Museu do fado disponibiliza on-online arquivo sonoro com 30 mil registos
Conta-se em poucas linhas a história de vida de Zé Bacalhau. Tipo castiço, nascido em Oeiras em 1880, filho daquele que, à data, era conhecido, na zona, como o velho ‘Bacalhau de Oeiras’, é a ele que lhe é atribuída a autoria do famoso ‘Fado Bacalhau’, composição repescada por dezenas de fadistas ao longo do século XX até aos dias de hoje. Da morte de Zé Bacalhau, cantador, guitarrista, poeta, jornalista e taberneiro em Alcântara, também não rezam grandes relatos. Sabe-se que terá falecido sem grande glória em 1935 e descobriu-se há pouco tempo que deixou escondida (ou perdida) uma gravação do ‘Fado Bacalhau’ na sua própria voz, uma pérola da história do fado. O registo original foi encontrado em tão mau estado que foram necessários sete dias de restauro, mais de 70 horas de trabalho, para recuperar apenas vinte segundos de gravação.
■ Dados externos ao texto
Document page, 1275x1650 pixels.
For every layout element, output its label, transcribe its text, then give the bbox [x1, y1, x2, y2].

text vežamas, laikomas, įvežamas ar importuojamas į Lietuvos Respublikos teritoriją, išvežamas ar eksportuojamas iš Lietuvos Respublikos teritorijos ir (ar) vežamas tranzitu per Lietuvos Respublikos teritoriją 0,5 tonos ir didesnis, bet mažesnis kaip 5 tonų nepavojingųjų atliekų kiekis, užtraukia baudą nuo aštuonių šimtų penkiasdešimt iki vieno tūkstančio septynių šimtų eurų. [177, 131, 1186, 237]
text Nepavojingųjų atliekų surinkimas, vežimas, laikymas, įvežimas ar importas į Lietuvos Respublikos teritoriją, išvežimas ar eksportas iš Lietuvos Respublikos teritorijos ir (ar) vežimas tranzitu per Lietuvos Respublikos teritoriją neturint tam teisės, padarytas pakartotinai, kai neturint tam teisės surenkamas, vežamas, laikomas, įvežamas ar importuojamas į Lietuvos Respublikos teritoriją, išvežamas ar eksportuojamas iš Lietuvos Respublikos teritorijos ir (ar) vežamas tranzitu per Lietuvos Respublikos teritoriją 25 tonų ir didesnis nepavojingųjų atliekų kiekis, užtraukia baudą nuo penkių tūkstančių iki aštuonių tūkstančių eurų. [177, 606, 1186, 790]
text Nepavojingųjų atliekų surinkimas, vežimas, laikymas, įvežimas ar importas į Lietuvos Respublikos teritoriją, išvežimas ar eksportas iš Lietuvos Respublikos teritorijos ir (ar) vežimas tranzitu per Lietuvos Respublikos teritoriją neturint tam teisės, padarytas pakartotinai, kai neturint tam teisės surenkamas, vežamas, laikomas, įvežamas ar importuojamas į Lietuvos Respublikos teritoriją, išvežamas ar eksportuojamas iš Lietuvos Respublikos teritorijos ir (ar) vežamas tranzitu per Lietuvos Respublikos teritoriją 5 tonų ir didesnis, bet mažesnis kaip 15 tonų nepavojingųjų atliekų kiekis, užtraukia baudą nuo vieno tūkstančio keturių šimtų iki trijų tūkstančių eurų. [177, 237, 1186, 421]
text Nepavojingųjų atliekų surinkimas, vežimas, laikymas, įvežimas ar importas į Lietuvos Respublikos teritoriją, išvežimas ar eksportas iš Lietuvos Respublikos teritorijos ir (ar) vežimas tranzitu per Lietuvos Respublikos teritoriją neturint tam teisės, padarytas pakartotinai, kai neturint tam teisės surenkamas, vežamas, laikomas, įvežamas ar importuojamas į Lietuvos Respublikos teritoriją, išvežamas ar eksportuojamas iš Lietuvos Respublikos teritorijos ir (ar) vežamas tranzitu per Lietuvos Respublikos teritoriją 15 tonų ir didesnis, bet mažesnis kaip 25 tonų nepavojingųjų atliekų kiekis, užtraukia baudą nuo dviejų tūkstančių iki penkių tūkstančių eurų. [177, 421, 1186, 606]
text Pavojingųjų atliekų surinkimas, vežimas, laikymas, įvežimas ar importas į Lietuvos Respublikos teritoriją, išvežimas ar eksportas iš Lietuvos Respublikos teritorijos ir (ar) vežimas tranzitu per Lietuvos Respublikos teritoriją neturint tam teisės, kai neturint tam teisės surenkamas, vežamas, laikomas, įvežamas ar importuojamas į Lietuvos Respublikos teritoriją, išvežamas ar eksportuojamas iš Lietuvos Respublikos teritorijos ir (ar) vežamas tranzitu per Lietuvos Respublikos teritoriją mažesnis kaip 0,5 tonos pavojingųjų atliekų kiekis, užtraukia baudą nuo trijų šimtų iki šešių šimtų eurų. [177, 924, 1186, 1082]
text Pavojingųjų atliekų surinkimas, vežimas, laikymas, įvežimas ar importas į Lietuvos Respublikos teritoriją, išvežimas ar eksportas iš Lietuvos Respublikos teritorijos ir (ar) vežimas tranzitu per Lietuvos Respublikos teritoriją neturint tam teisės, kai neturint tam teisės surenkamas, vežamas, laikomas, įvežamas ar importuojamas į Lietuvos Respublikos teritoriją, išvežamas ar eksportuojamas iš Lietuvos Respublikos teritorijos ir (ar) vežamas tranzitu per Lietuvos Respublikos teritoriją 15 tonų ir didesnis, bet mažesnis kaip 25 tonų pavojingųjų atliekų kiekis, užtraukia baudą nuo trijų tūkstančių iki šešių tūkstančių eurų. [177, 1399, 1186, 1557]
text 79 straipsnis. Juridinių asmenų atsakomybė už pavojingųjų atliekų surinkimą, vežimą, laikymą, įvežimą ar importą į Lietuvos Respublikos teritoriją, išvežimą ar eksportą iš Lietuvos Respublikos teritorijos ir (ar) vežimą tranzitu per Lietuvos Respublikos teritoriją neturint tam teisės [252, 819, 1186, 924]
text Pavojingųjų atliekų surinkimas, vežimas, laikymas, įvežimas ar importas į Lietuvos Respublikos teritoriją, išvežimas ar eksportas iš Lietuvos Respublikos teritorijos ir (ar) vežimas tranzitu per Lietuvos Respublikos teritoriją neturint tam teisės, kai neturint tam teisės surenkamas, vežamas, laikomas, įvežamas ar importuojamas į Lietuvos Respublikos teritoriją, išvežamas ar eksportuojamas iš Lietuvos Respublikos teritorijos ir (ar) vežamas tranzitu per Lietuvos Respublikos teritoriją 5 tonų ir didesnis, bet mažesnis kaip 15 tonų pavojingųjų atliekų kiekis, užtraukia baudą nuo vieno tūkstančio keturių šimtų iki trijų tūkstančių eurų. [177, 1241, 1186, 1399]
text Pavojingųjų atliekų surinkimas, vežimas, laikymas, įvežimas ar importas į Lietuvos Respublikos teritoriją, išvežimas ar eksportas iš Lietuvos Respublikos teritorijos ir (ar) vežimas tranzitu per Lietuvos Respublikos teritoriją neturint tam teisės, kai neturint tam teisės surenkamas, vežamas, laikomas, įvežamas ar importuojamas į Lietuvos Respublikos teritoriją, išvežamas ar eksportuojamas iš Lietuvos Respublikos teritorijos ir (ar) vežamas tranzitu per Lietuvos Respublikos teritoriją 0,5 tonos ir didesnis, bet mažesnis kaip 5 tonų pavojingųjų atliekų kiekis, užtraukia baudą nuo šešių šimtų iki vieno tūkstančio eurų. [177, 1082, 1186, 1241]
Ora, é precisamente esse histórico registo sonoro do ‘Fado Bacalhau’ que em breve poderá ser escutada por todos – apaixonados, curiosos ou estudiosos da canção de Lisboa – no novíssimo e inovador Arquivo Sonoro Digital do Museu do Fado, já acessível a partir do site do próprio Museu (www.museudofado.pt). Este arquivo é a primeira coleção áudio disponível online a partir de um dos maiores acervos de fonogramas existentes no País. Identificados estão já mais de 30 000 repertórios associados ao fado, dos quais três mil estão já disponíveis para audição. É a democratização em definitivo do fado, da sua história e das suas memórias. Além do fado é possível encontrar também outros géneros musicais como música brasileira e repertório de teatro de revista.
Raridades
Para escutar no Arquivo Sonoro Digital do Museu do Fado estão algumas raridades e descobertas que apanharam de surpresa até a diretora do próprio Museu. "Surpreendeu-nos muito descobrir gravações em que se ouve a voz da Júlia Florista, uma figura tão falada na história do fado e cuja voz ainda não tínhamos escutado. Neste momento, temos doze gravações disponíveis, sendo que algumas delas até estavam na posse de um senhor inglês", revela Sara Pereira. "Temos também várias gravações do hino nacional, a maioria delas feitas por atores e temos vários registos do ‘Fado do 31’ da ‘Revista do 31’ de 1913, um fado que ilustra bem aquele período conturbado da República", adianta aquela responsável que destaca ainda no arquivo gravações de Armandinho (o pai da guitarra portuguesa), de Artur Paredes (pai de Carlos Paredes) e também de "fadistas de talento indiscutível que, apesar de terem gravado, por algum motivo não entraram na história do fado", lembra. São nomes que surgem ao lado de outros que dispensam apresentações como Alfredo Marceneiro, Beatriz Costa, Vasco Santana ou Amália Rodrigues, que aqui tem quase 60 registos anteriores a 1950.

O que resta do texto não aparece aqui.